Sualzo: Il primo nome che faccio sempre, quello che mi ha fatto scattare inconsapevolmente, perché parlo di quando avevo cinque, sei anni è Grazia Nidasio, che reputo a oggi uno dei due, tre più grandi fumettisti italiani mai esistiti. Uso il maschile perché non vorrei metterla in una categoria dicendo le fumettiste, e invece no, e uno dei due, tre secondo me capiscuola assoluti. L’ho capito dopo, perché lì per lì ero solamente innamorato di quello che faceva, e poi crescendo quando ho cominciato a fare i fumetti ho capito che lei aveva questa facoltà che io inseguo tutt’ora, di raccontare delle storie che parlano di qualsiasi cosa della realtà anche minima rendendole divertenti, interessanti, coinvolgenti. Non aveva bisogno di eroi, di pirati, che vanno benissimo, però io ho sentito che quella cosa lì mi legava di più, come lettore, mi riconoscevo, c’era un immedesimazione istantanea, e una capacità di sintesi, perché la sua palestra erano ̶ io leggevo il Corriere dei Piccoli negli anni’70 ̶ le due pagine a settimana, tre qualche volta in cui ci stava una storia, una storia vera che parlava di pochissimo, perché era la realtà di una bambina di otto anni, la Stefi, che andava a scuola, incontrava gli amici e da lì magari scattava un ragionamento sulla vita, sul quotidiano e sull’esistenza, sugli adulti, con una grande ironia, però con una grande capacità.
E, da lì ho avuto il pallino da fumettista.
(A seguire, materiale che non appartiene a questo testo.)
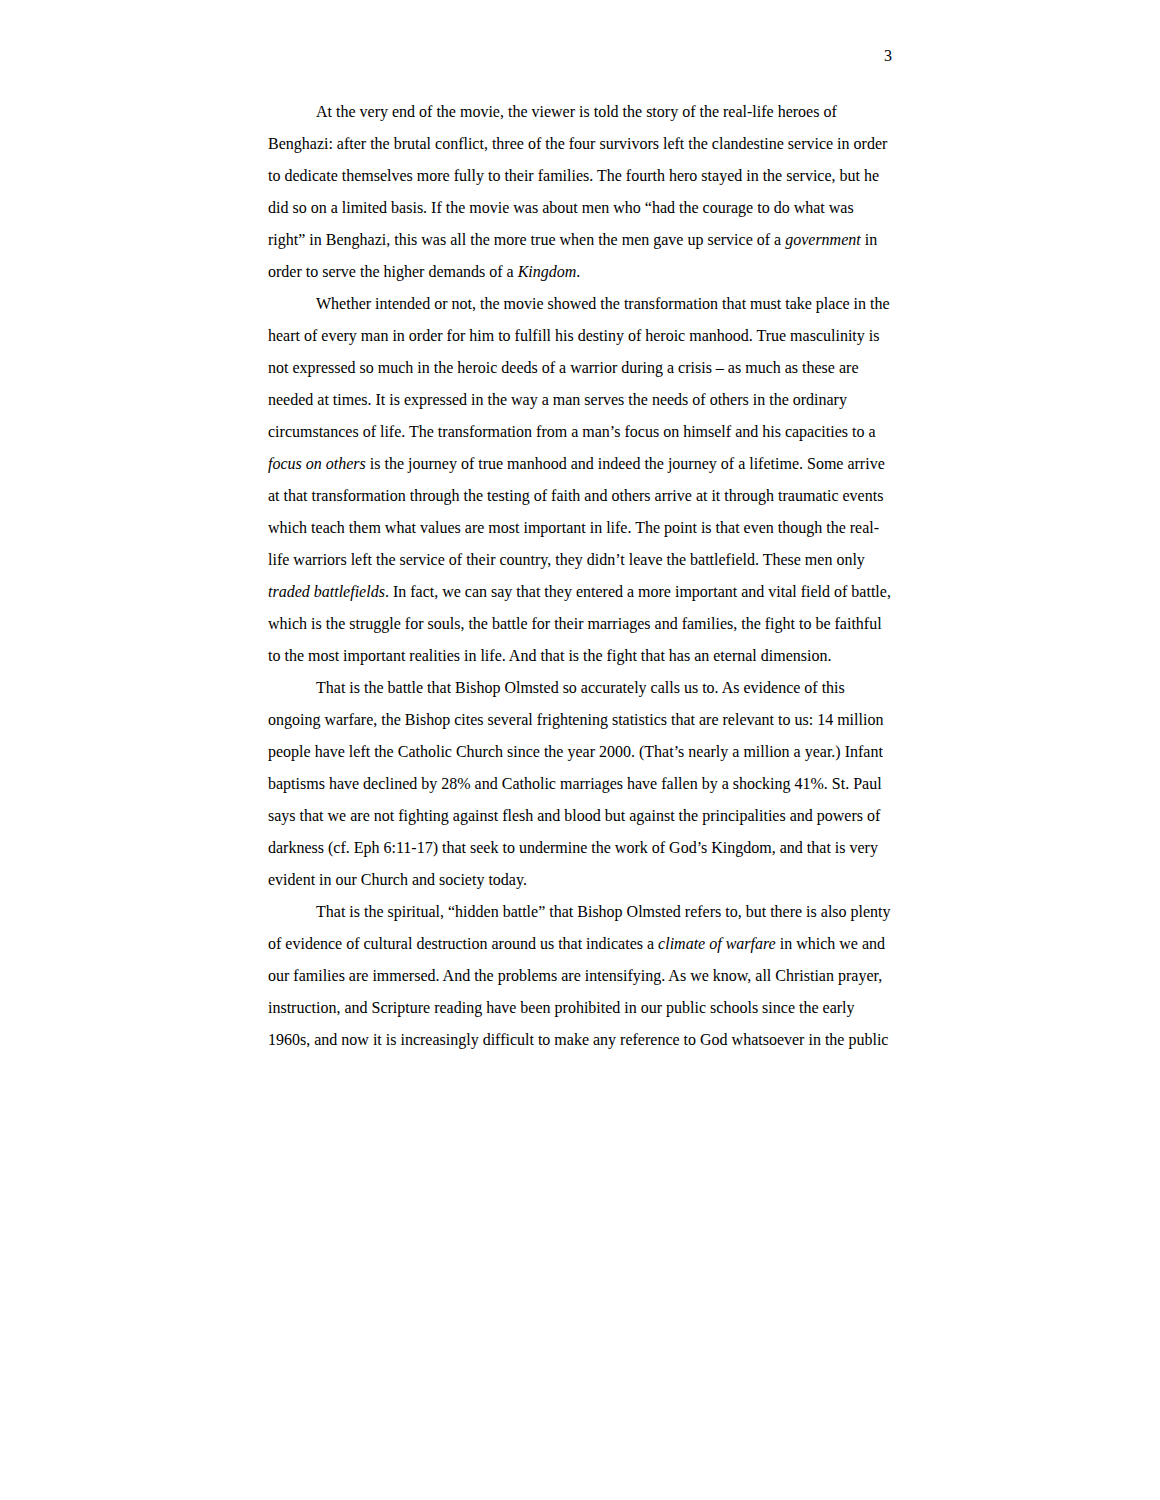3
At the very end of the movie, the viewer is told the story of the real-life heroes of Benghazi: after the brutal conflict, three of the four survivors left the clandestine service in order to dedicate themselves more fully to their families. The fourth hero stayed in the service, but he did so on a limited basis. If the movie was about men who “had the courage to do what was right” in Benghazi, this was all the more true when the men gave up service of a government in order to serve the higher demands of a Kingdom.
Whether intended or not, the movie showed the transformation that must take place in the heart of every man in order for him to fulfill his destiny of heroic manhood. True masculinity is not expressed so much in the heroic deeds of a warrior during a crisis – as much as these are needed at times. It is expressed in the way a man serves the needs of others in the ordinary circumstances of life. The transformation from a man’s focus on himself and his capacities to a focus on others is the journey of true manhood and indeed the journey of a lifetime. Some arrive at that transformation through the testing of faith and others arrive at it through traumatic events which teach them what values are most important in life. The point is that even though the real-life warriors left the service of their country, they didn’t leave the battlefield. These men only traded battlefields. In fact, we can say that they entered a more important and vital field of battle, which is the struggle for souls, the battle for their marriages and families, the fight to be faithful to the most important realities in life. And that is the fight that has an eternal dimension.
That is the battle that Bishop Olmsted so accurately calls us to. As evidence of this ongoing warfare, the Bishop cites several frightening statistics that are relevant to us: 14 million people have left the Catholic Church since the year 2000. (That’s nearly a million a year.) Infant baptisms have declined by 28% and Catholic marriages have fallen by a shocking 41%. St. Paul says that we are not fighting against flesh and blood but against the principalities and powers of darkness (cf. Eph 6:11-17) that seek to undermine the work of God’s Kingdom, and that is very evident in our Church and society today.
That is the spiritual, “hidden battle” that Bishop Olmsted refers to, but there is also plenty of evidence of cultural destruction around us that indicates a climate of warfare in which we and our families are immersed. And the problems are intensifying. As we know, all Christian prayer, instruction, and Scripture reading have been prohibited in our public schools since the early 1960s, and now it is increasingly difficult to make any reference to God whatsoever in the public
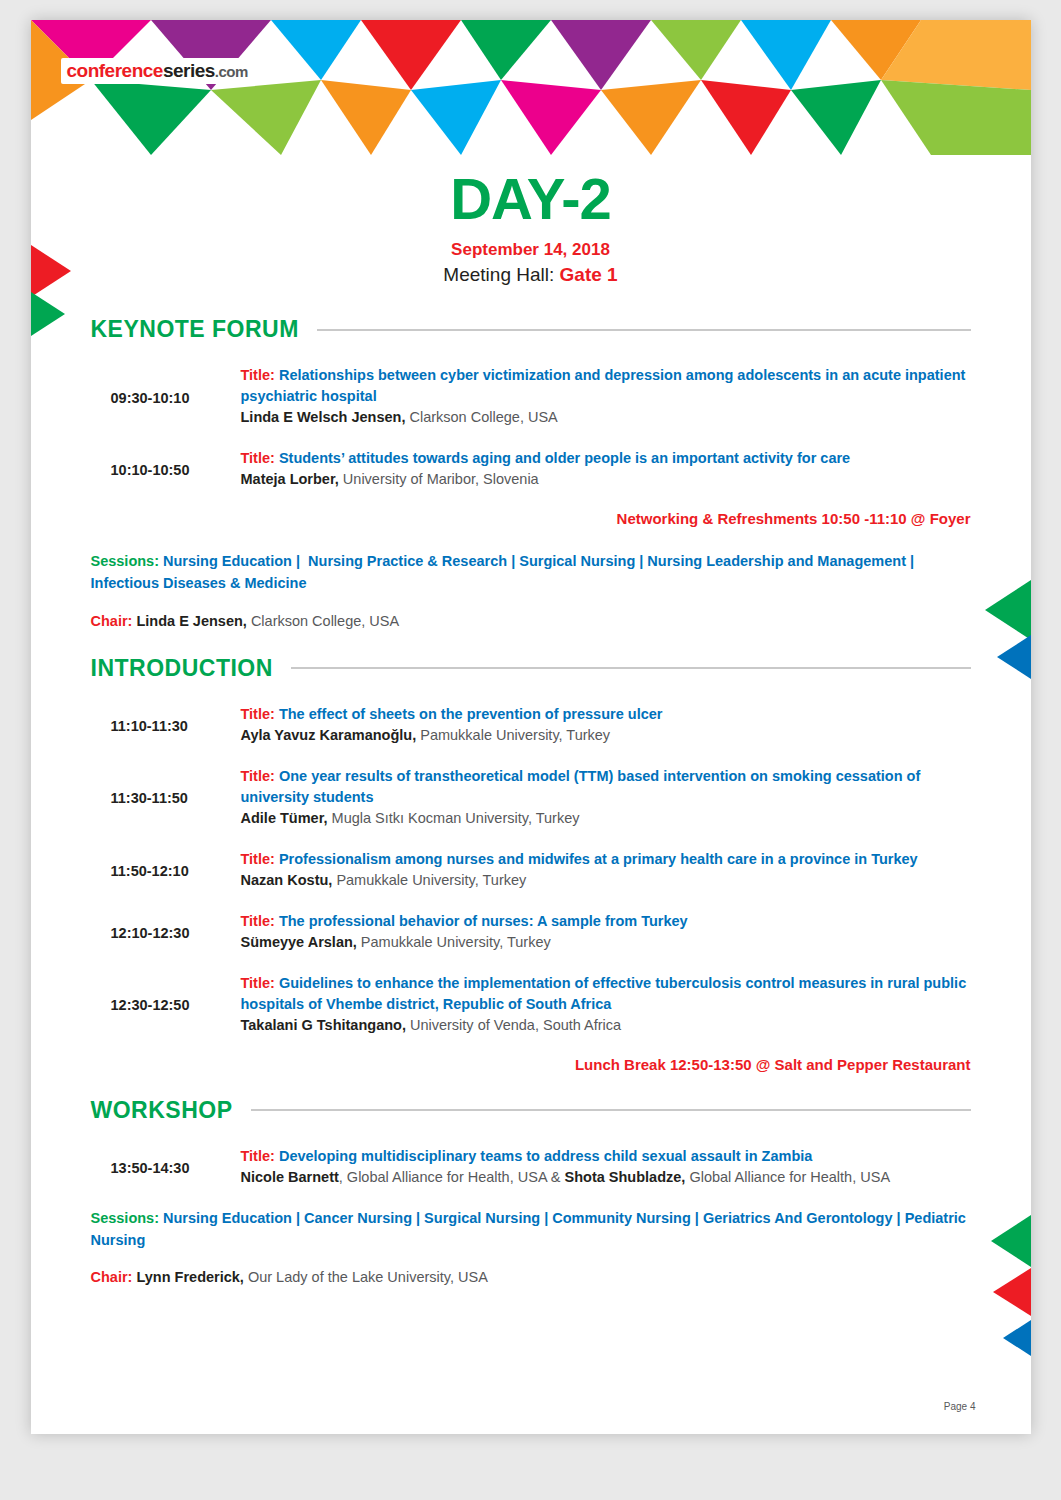conference series.com
DAY-2
September 14, 2018
Meeting Hall: Gate 1
Keynote Forum
09:30-10:10
Title: Relationships between cyber victimization and depression among adolescents in an acute inpatient psychiatric hospital
Linda E Welsch Jensen, Clarkson College, USA
10:10-10:50
Title: Students’ attitudes towards aging and older people is an important activity for care
Mateja Lorber, University of Maribor, Slovenia
Networking & Refreshments 10:50 -11:10 @ Foyer
Sessions: Nursing Education | Nursing Practice & Research | Surgical Nursing | Nursing Leadership and Management | Infectious Diseases & Medicine
Chair: Linda E Jensen, Clarkson College, USA
Introduction
11:10-11:30
Title: The effect of sheets on the prevention of pressure ulcer
Ayla Yavuz Karamanoğlu, Pamukkale University, Turkey
11:30-11:50
Title: One year results of transtheoretical model (TTM) based intervention on smoking cessation of university students
Adile Tümer, Mugla Sıtkı Kocman University, Turkey
11:50-12:10
Title: Professionalism among nurses and midwifes at a primary health care in a province in Turkey
Nazan Kostu, Pamukkale University, Turkey
12:10-12:30
Title: The professional behavior of nurses: A sample from Turkey
Sümeyye Arslan, Pamukkale University, Turkey
12:30-12:50
Title: Guidelines to enhance the implementation of effective tuberculosis control measures in rural public hospitals of Vhembe district, Republic of South Africa
Takalani G Tshitangano, University of Venda, South Africa
Lunch Break 12:50-13:50 @ Salt and Pepper Restaurant
Workshop
13:50-14:30
Title: Developing multidisciplinary teams to address child sexual assault in Zambia
Nicole Barnett, Global Alliance for Health, USA & Shota Shubladze, Global Alliance for Health, USA
Sessions: Nursing Education | Cancer Nursing | Surgical Nursing | Community Nursing | Geriatrics And Gerontology | Pediatric Nursing
Chair: Lynn Frederick, Our Lady of the Lake University, USA
Page 4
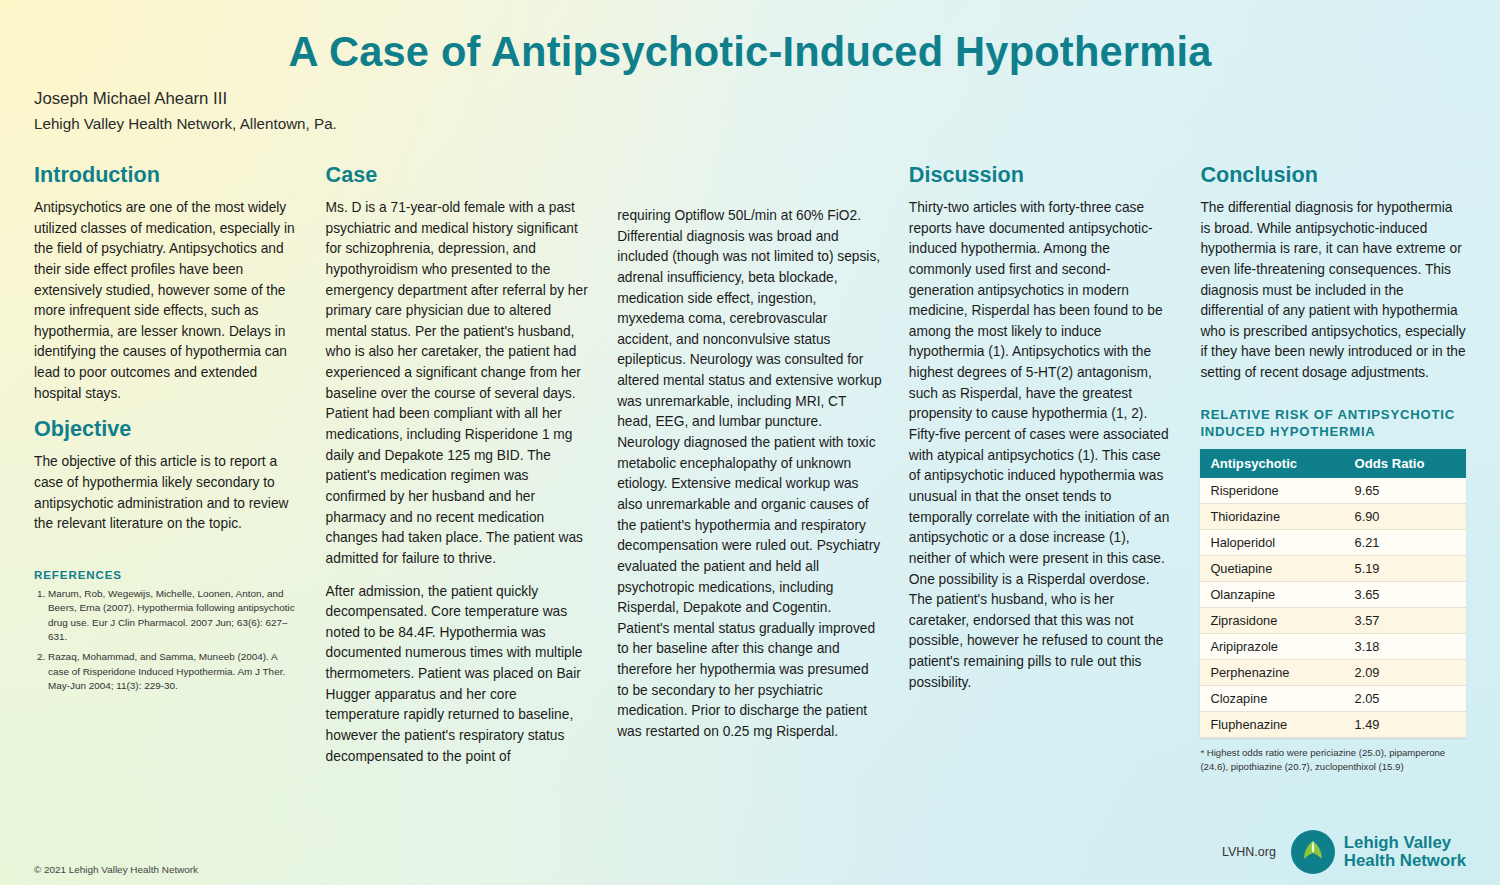A Case of Antipsychotic-Induced Hypothermia
Joseph Michael Ahearn III
Lehigh Valley Health Network, Allentown, Pa.
Introduction
Antipsychotics are one of the most widely utilized classes of medication, especially in the field of psychiatry. Antipsychotics and their side effect profiles have been extensively studied, however some of the more infrequent side effects, such as hypothermia, are lesser known. Delays in identifying the causes of hypothermia can lead to poor outcomes and extended hospital stays.
Objective
The objective of this article is to report a case of hypothermia likely secondary to antipsychotic administration and to review the relevant literature on the topic.
REFERENCES
Marum, Rob, Wegewijs, Michelle, Loonen, Anton, and Beers, Erna (2007). Hypothermia following antipsychotic drug use. Eur J Clin Pharmacol. 2007 Jun; 63(6): 627–631.
Razaq, Mohammad, and Samma, Muneeb (2004). A case of Risperidone Induced Hypothermia. Am J Ther. May-Jun 2004; 11(3): 229-30.
Case
Ms. D is a 71-year-old female with a past psychiatric and medical history significant for schizophrenia, depression, and hypothyroidism who presented to the emergency department after referral by her primary care physician due to altered mental status. Per the patient's husband, who is also her caretaker, the patient had experienced a significant change from her baseline over the course of several days. Patient had been compliant with all her medications, including Risperidone 1 mg daily and Depakote 125 mg BID. The patient's medication regimen was confirmed by her husband and her pharmacy and no recent medication changes had taken place. The patient was admitted for failure to thrive.
After admission, the patient quickly decompensated. Core temperature was noted to be 84.4F. Hypothermia was documented numerous times with multiple thermometers. Patient was placed on Bair Hugger apparatus and her core temperature rapidly returned to baseline, however the patient's respiratory status decompensated to the point of
requiring Optiflow 50L/min at 60% FiO2. Differential diagnosis was broad and included (though was not limited to) sepsis, adrenal insufficiency, beta blockade, medication side effect, ingestion, myxedema coma, cerebrovascular accident, and nonconvulsive status epilepticus. Neurology was consulted for altered mental status and extensive workup was unremarkable, including MRI, CT head, EEG, and lumbar puncture. Neurology diagnosed the patient with toxic metabolic encephalopathy of unknown etiology. Extensive medical workup was also unremarkable and organic causes of the patient's hypothermia and respiratory decompensation were ruled out. Psychiatry evaluated the patient and held all psychotropic medications, including Risperdal, Depakote and Cogentin. Patient's mental status gradually improved to her baseline after this change and therefore her hypothermia was presumed to be secondary to her psychiatric medication. Prior to discharge the patient was restarted on 0.25 mg Risperdal.
Discussion
Thirty-two articles with forty-three case reports have documented antipsychotic-induced hypothermia. Among the commonly used first and second-generation antipsychotics in modern medicine, Risperdal has been found to be among the most likely to induce hypothermia (1). Antipsychotics with the highest degrees of 5-HT(2) antagonism, such as Risperdal, have the greatest propensity to cause hypothermia (1, 2). Fifty-five percent of cases were associated with atypical antipsychotics (1). This case of antipsychotic induced hypothermia was unusual in that the onset tends to temporally correlate with the initiation of an antipsychotic or a dose increase (1), neither of which were present in this case. One possibility is a Risperdal overdose. The patient's husband, who is her caretaker, endorsed that this was not possible, however he refused to count the patient's remaining pills to rule out this possibility.
Conclusion
The differential diagnosis for hypothermia is broad. While antipsychotic-induced hypothermia is rare, it can have extreme or even life-threatening consequences. This diagnosis must be included in the differential of any patient with hypothermia who is prescribed antipsychotics, especially if they have been newly introduced or in the setting of recent dosage adjustments.
Relative Risk of Antipsychotic
Induced Hypothermia
| Antipsychotic | Odds Ratio |
| --- | --- |
| Risperidone | 9.65 |
| Thioridazine | 6.90 |
| Haloperidol | 6.21 |
| Quetiapine | 5.19 |
| Olanzapine | 3.65 |
| Ziprasidone | 3.57 |
| Aripiprazole | 3.18 |
| Perphenazine | 2.09 |
| Clozapine | 2.05 |
| Fluphenazine | 1.49 |
* Highest odds ratio were periciazine (25.0), pipamperone (24.6), pipothiazine (20.7), zuclopenthixol (15.9)
© 2021 Lehigh Valley Health Network
LVHN.org
Lehigh Valley Health Network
Dico sempre che vorrei avere la capacità di fare un libro in cui quello che metto in pagina, come mi sembra sia e avvenga per Grazia Nidasio, è il necessario, anche su mille pagine, però che non ci sia una vignetta di più. La mia utopia è quella di fare un libro che se tolgo una lineetta non si capisce più niente, perché lì significa che la potenza del fumetto è al massimo. Poi, crescendo, mi sono innamorato degli autori francesi a partire dai classici come Frank Anderson, e poi di quelli dell’ultima generazione, che hanno poco più della mia età, ma erano già molto avanti, e quindi Christophe Blain, Trondheim, Larcenet, questa nouvelle vague che negli anni duemila era l’Association, questi gruppi di autori francesi che hanno preso il fumetto e l’hanno portato fuori dalla tradizione franco belga. E poi Vittorio Giardino e Magnus. Magnus non sono mai riuscito a conoscerlo, invece sono stato beneficiato della grande generosità di Giardino. Quando da assoluto sconosciuto gli ho chiesto se potevo mostrargli delle cose, lui mi ha detto: “Guarda, basta che prima mi telefoni, perché ho da fare, e puoi venire in studio”. Io, anche se stavo in un’altra città, gli ho telefonato, mi ha detto: “vieni”. Ho preso la macchina, sono andato a Bologna e lui mi ha accolto dicendomi: “ti posso dedicare mezz’ora perché poi devo lavorare”. Sono entrato lì la mattina e sono uscito che erano le otto di sera. Mi ha fatto vedere qualsiasi cosa.
È bello trovare e sentire la generosità nei maestri, non basta sedersi sulle spalle dei giganti, bisogna starci comodi, giganti e nani.